I Diraq, formazione italiana di stoner rock, hanno da poco dato alle stampe il suo primo disco, “Fake Machine“, per la dell’Urban recording Studio di Perugia. I quattro ragazzi (Matteo alla voce, Alessandro al basso, Edoardo alla chitarra e Federico alla batteria), grazie anche al lavoro al mixer di Lorenzo “Dek” De Canonico, hanno autoprodotto questo album di esordio dopo il primo EP del Gennaio 2010 e dopo la scelta del nome ottenuto dalla storpiatura del cognome del matematico Paul Dirac, quello che formalizzò il concetto di impulso. E la politica musicale dei Diraq si può dire che sia proprio questa: passare dal silenzio al massimo dell’intensità e poi di nuovo immediatamente al silenzio.
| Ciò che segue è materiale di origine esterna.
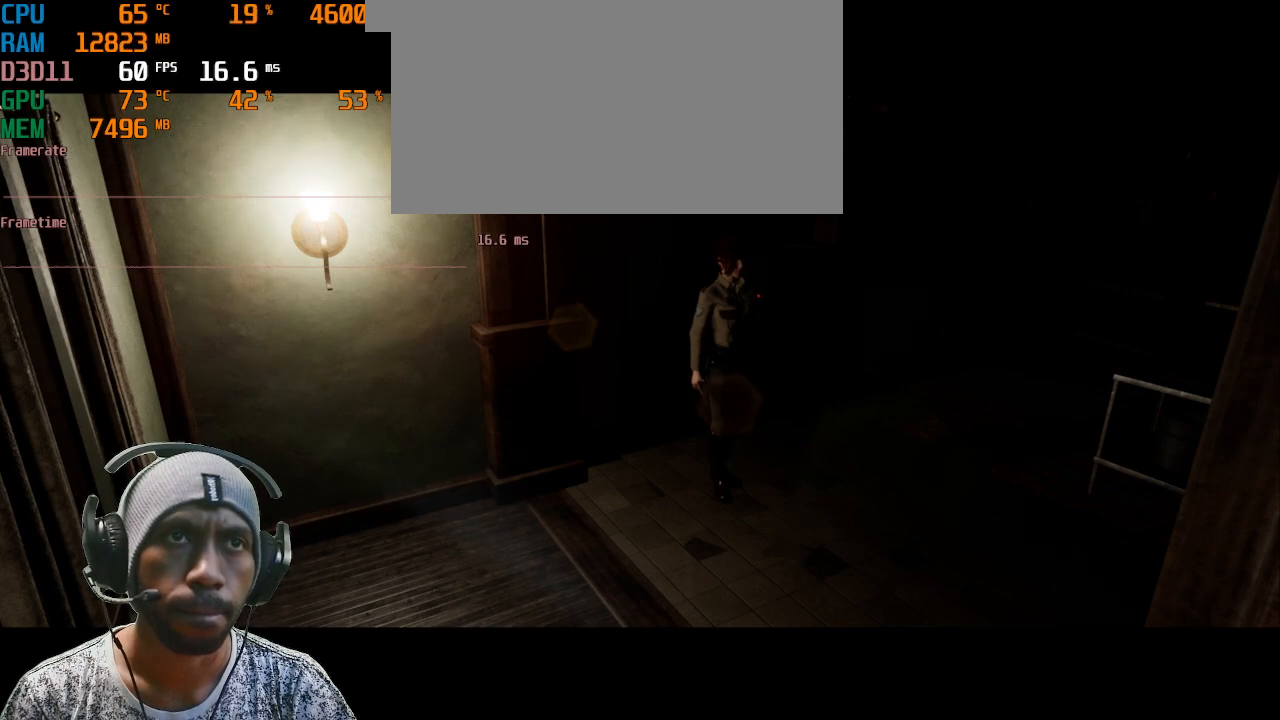
{"keys": [], "mouse": [], "events": []}
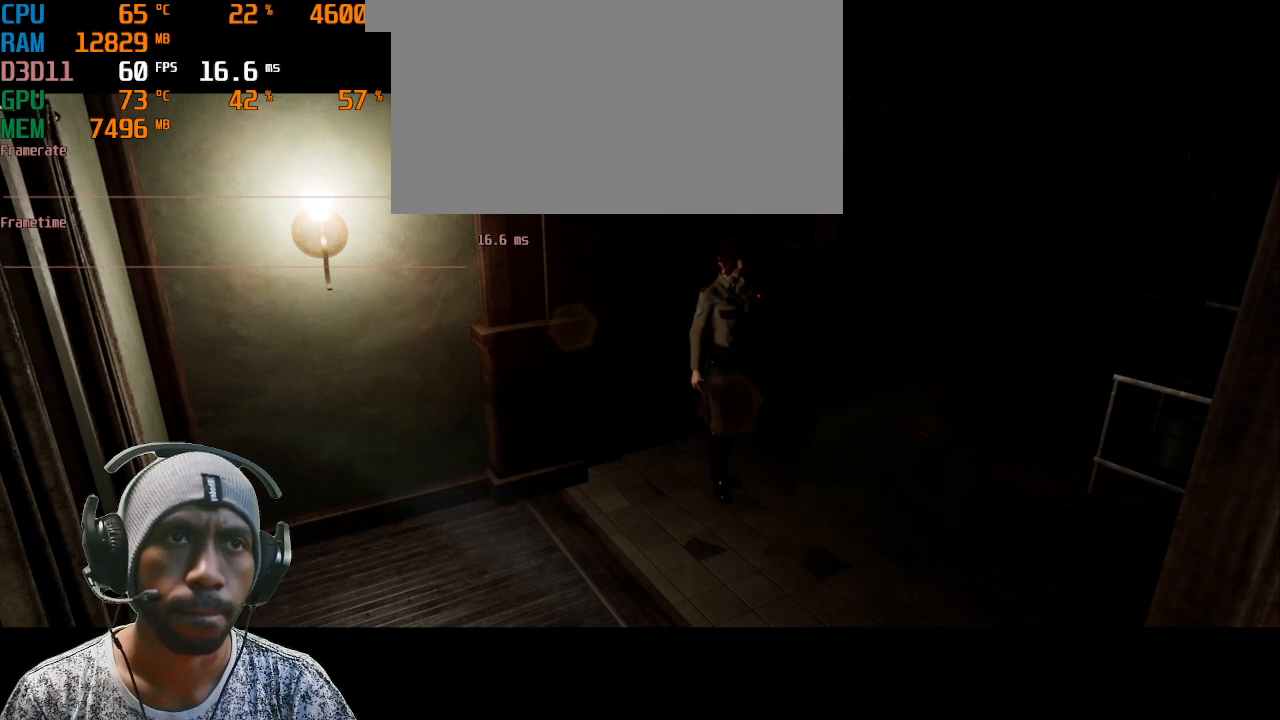
{"keys": [], "mouse": [], "events": []}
Fake Machine“, composto da 10 tracce per 40 minuti di musica i cui testi oscillano tra la denuncia sociale e la psicologia umana, parte con il rock deciso di “I’m a ghost” che ricorda da vicino i Faith no More per poi sterzare verso il rock manipolato e remixato di “B.L.O.O.D (Bad luck over odd duck)“, pezzo scelto come singolo molto sincopato e particolare, quasi devoluto nella sua struttura, a metà tra Primus e Muse, così come “4frank“.

Il brano “Sybyl“, identificato dalla band stessa come un “un embrione, un breve fragore squarcia il silenzio“, è un pezzo molto particolare, quasi un’incubatore di una dimensione musicale, vista la sua lunghezza e la sua varianza interna, sempre però legata da un filo musicale ben preciso.
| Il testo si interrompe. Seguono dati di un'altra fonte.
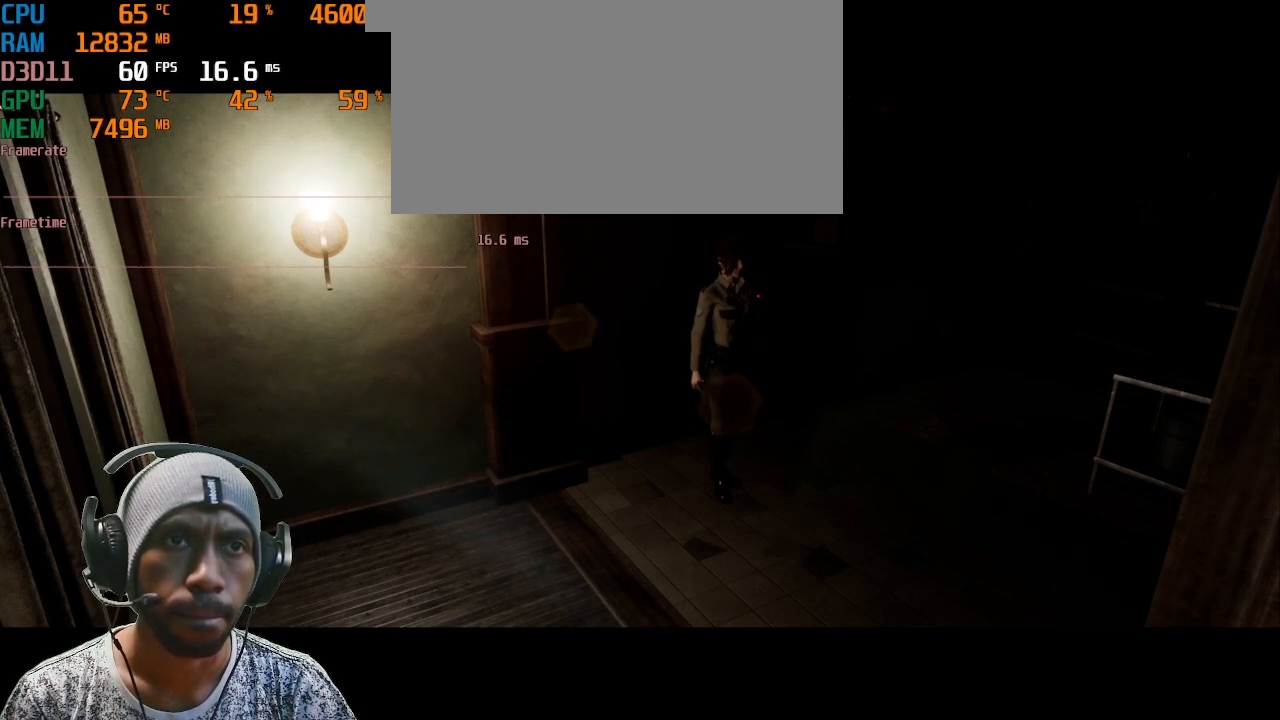
{"keys": [], "mouse": [], "events": []}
Il pezzo successivo, “Vicolo squallore“, è l’unico con il titolo in italiano ma è anche un brano che denuncia il marcio, lo sporco e il negativo che si annida anche solo nei titoli dei telegiornali qui riportati che parlano di morti, di stragi e di cadaveri. A questo brano fa compagnia il brano finale “Mr Freight Train“, una sorta di ultima chiamata prima che parta il treno della disperazione… o della salvezza.

Diraq - "Fake machine" - artwork
Diraq – “Fake machine” – Artwork

See life through a kaleidoscope“, con il suo incedere ritmico ed ipnotico, potrebbe essere benissimo la colonna sonora di “Alice nel Paese delle Meraviglie”, anche in virtù della sua chiusura così diversa dal resto del brano. Diversità che ritroviamo anche in “Leaves on canvas” ed in “My mentor in Purgatory“, brani d’atmosfera quasi post rock con tanto di voce narrante e che ricordano molto Nick Cave e le esperienze musicali dei Massimo Volume. Il disco è chiuso da “Exegi Monumental Aere Perennius?“, pezzo che nonostante il titolo latino è molto moderno, come dimostrano le chitarre, i tempi stoppati e la voce graffiante.
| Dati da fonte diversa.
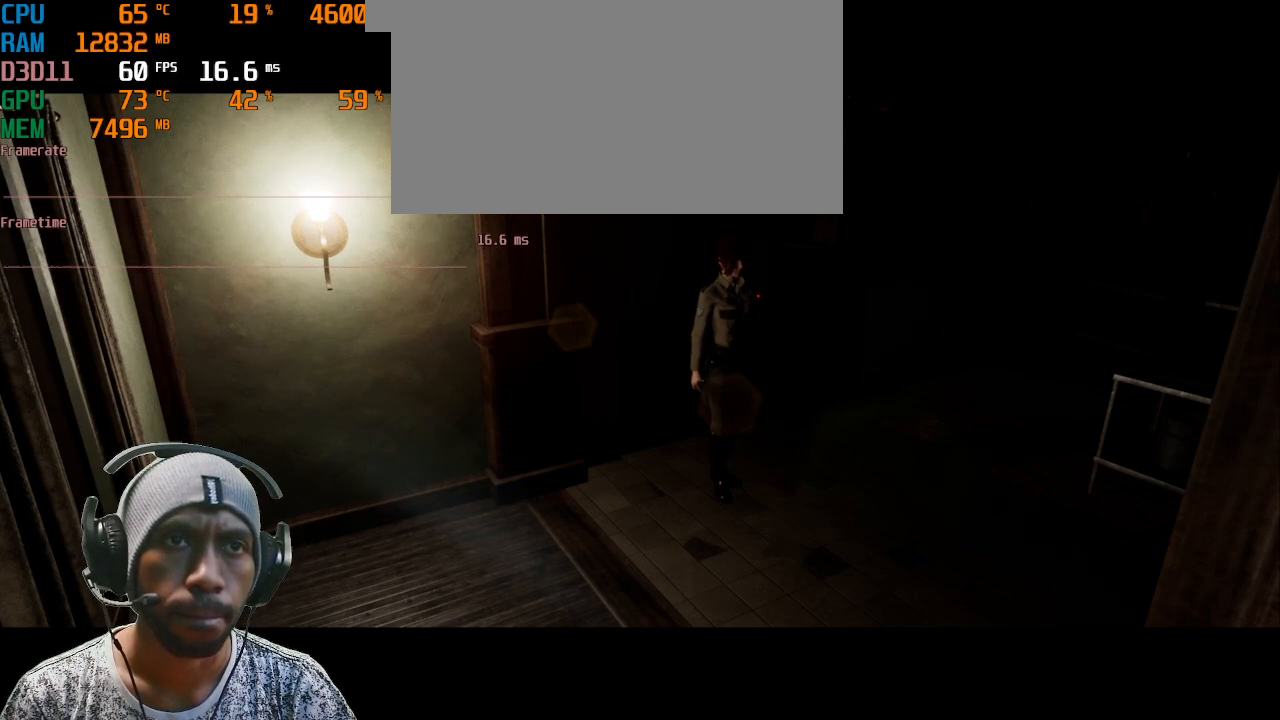
{"keys": [], "mouse": [], "events": []}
I Diraq dicono “this is the place and the time“: il luogo forse non so, ma sul tempo sono abbastanza concorde. Il disco di questi quattro ragazzi è un disco coraggioso, fuori dagli schemi e che ha dei suoi punti di forza (su tutti “Bad luck over odd duck”) ma secondo me il gruppo ha ancora strada da fare per migliorare alcuni passaggi musicali che potrebbero portare l’ascoltatore a non comprendere bene che prodotto si ha tra le mani. E dato che parliamo di un disco complesso, diverso e particolare, bisogna dare tempo al tempo ed aspettare il prossimo impulso che ci porterà chissà dove, forse proprio in quella Sibilla ormai cresciuta dalla sua fase embrionale e diventata una bellissima ragazza. Io me lo auguro.